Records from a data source
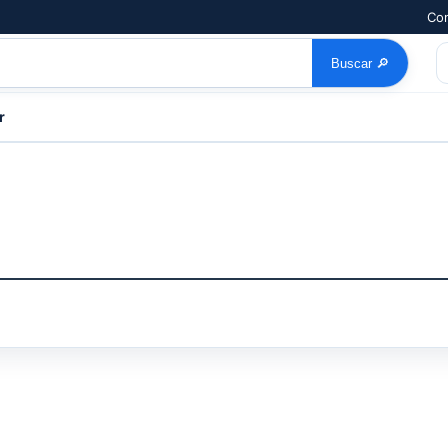
Com
Buscar
🔎
r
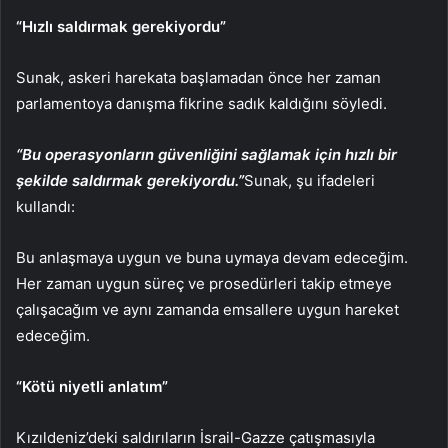
“Hızlı saldırmak gerekiyordu”
Sunak, askeri harekata başlamadan önce her zaman
parlamentoya danışma fikrine sadık kaldığını söyledi.
“Bu operasyonların güvenliğini sağlamak için hızlı bir
şekilde saldırmak gerekiyordu.”
Sunak, şu ifadeleri
kullandı:
Bu anlaşmaya uygun ve buna uymaya devam edeceğim.
Her zaman uygun süreç ve prosedürleri takip etmeye
çalışacağım ve aynı zamanda emsallere uygun hareket
edeceğim.
“Kötü niyetli anlatım”
Kızıldeniz’deki saldırıların İsrail-Gazze çatışmasıyla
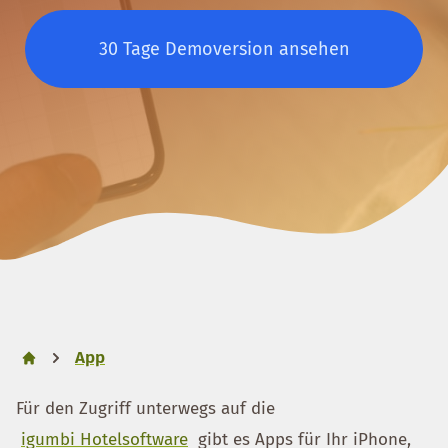
30 Tage Demoversion ansehen
App
Für den Zugriff unterwegs auf die
igumbi Hotelsoftware
gibt es Apps für Ihr iPhone,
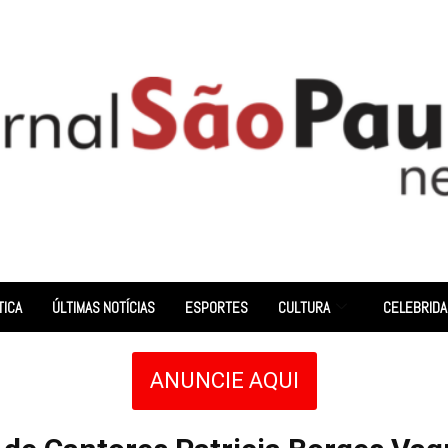
TICA
ÚLTIMAS NOTÍCIAS
ESPORTES
CULTURA
CELEBRID
ANUNCIE AQUI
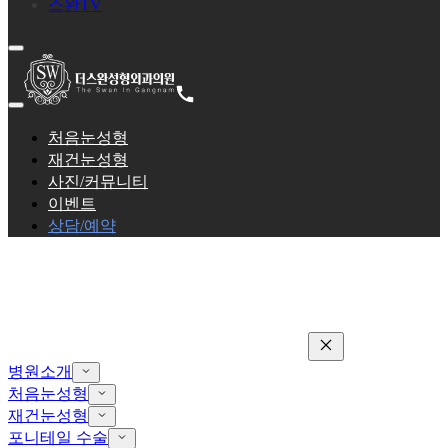
스완TV
처음눈성형
재건눈성형
사진/커뮤니티
이벤트
상담/예약
병원소개
처음눈성형
재건눈성형
포니테일 수술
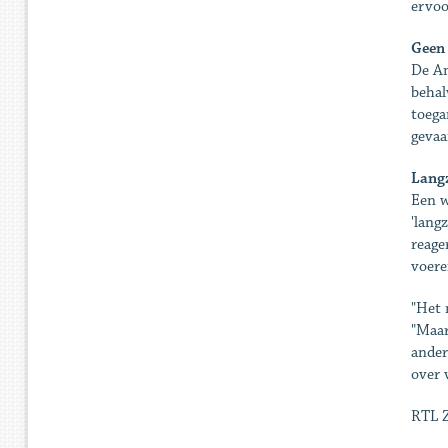
ervoo
Geen 
De Am
behal
toega
gevaa
Lang
Een w
'lang
reage
voere
"Het 
"Maar
ander
over 
RTL Z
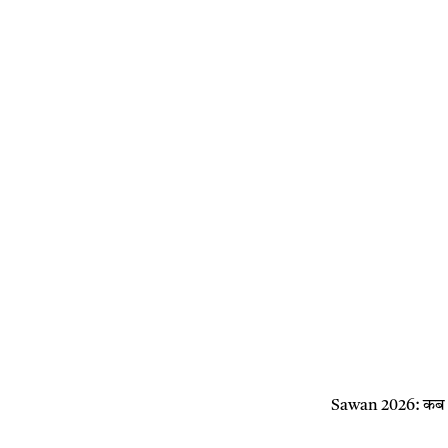
Sawan 2026: कब स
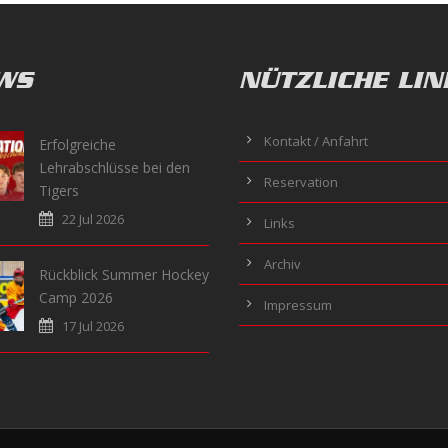
WS
NÜTZLICHE LIN
Kontakt / Anfahrt
Erfolgreiche
Lehrabschlüsse bei den
Reservation
Tigers
22 Jul 2026
Links
Archiv
Rückblick Summer Hockey
Camp 2026
Impressum
17 Jul 2026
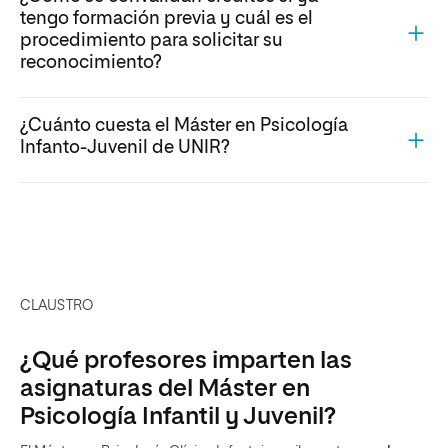
tengo formación previa y cuál es el
procedimiento para solicitar su
reconocimiento?
¿Cuánto cuesta el Máster en Psicología
Infanto-Juvenil de UNIR?
CLAUSTRO
¿Qué profesores imparten las
asignaturas del Máster en
Psicología Infantil y Juvenil?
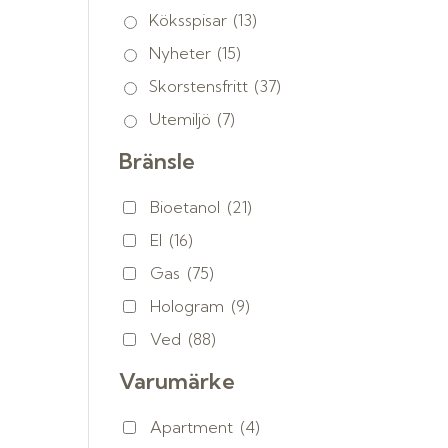
Köksspisar
(13)
Nyheter
(15)
Skorstensfritt
(37)
Utemiljö
(7)
Bränsle
Bioetanol
(21)
El
(16)
Gas
(75)
Hologram
(9)
Ved
(88)
Varumärke
Apartment
(4)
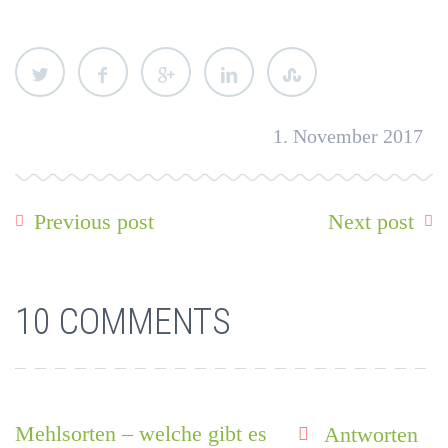
1. November 2017
Previous post
Next post
10 COMMENTS
Mehlsorten – welche gibt es
Antworten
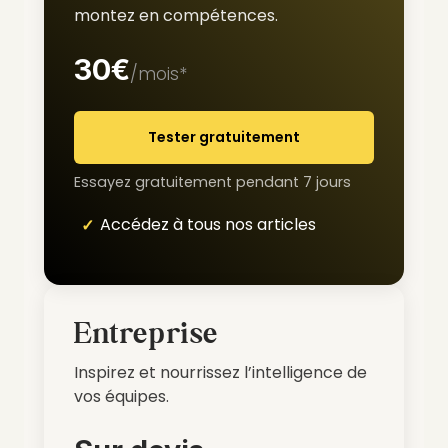
montez en compétences.
30€
/mois*
Tester gratuitement
Essayez gratuitement pendant 7 jours
Accédez à tous nos articles
Entreprise
Inspirez et nourrissez l’intelligence de
vos équipes.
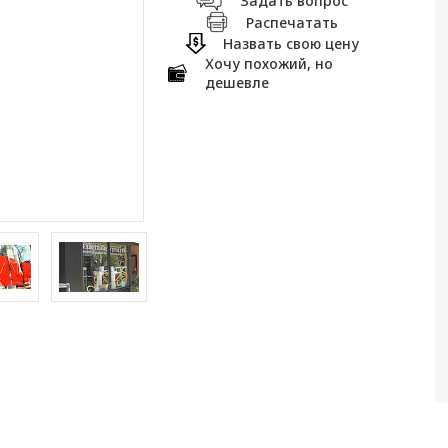
Задать вопрос
Распечатать
Назвать свою цену
Хочу похожий, но
дешевле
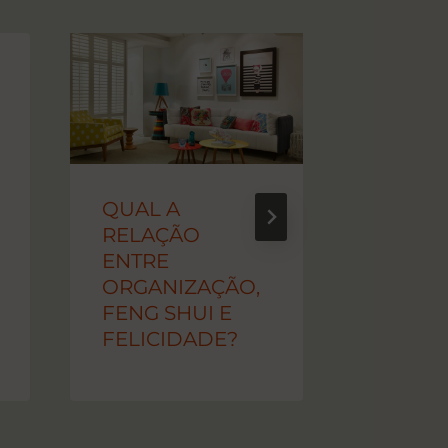
QUAL A
QUAT
RELAÇÃO
PILARE
ENTRE
ESPÍRIT
ORGANIZAÇÃO,
PODE
FENG SHUI E
FELICIDADE?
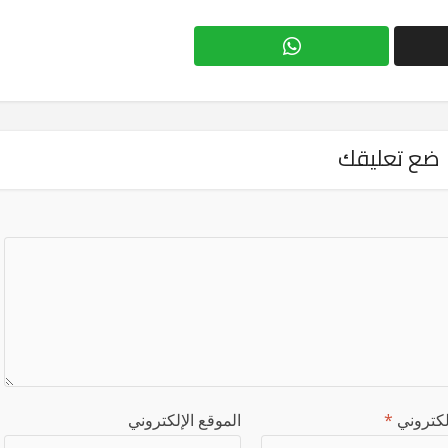
ضع تعليقك
إلكتروني
*
الموقع الإلكتروني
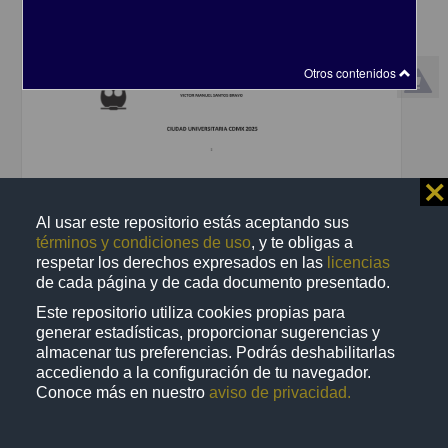
Otros contenidos
Documentación de un sistema de gestión de calidad basado en la
⨯
Norma ISO 9001:2015, en una farmacia hospitalaria
Santos Bravo, Víctor Manuel
Al usar este repositorio estás aceptando sus
2025
términos y condiciones de uso
, y te obligas a
Biología y Química,Medicina y Ciencias de la Salud
respetar los derechos expresados en las
licencias
de cada página y de cada documento presentado.
share
Este repositorio utiliza cookies propias para
generar estadísticas, proporcionar sugerencias y
almacenar tus preferencias. Podrás deshabilitarlas
Trabajo de grado
accediendo a la configuración de tu navegador.
Conoce más en nuestro
aviso de privacidad.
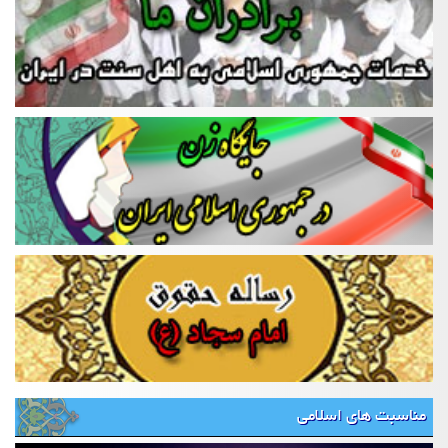
مناسبت های اسلامی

What you are asked to do: Search the data above for "repositorio" and copy every line where it turns up.

Solution to this exercise:
Al usar este repositorio estás aceptando sus
Este repositorio utiliza cookies propias para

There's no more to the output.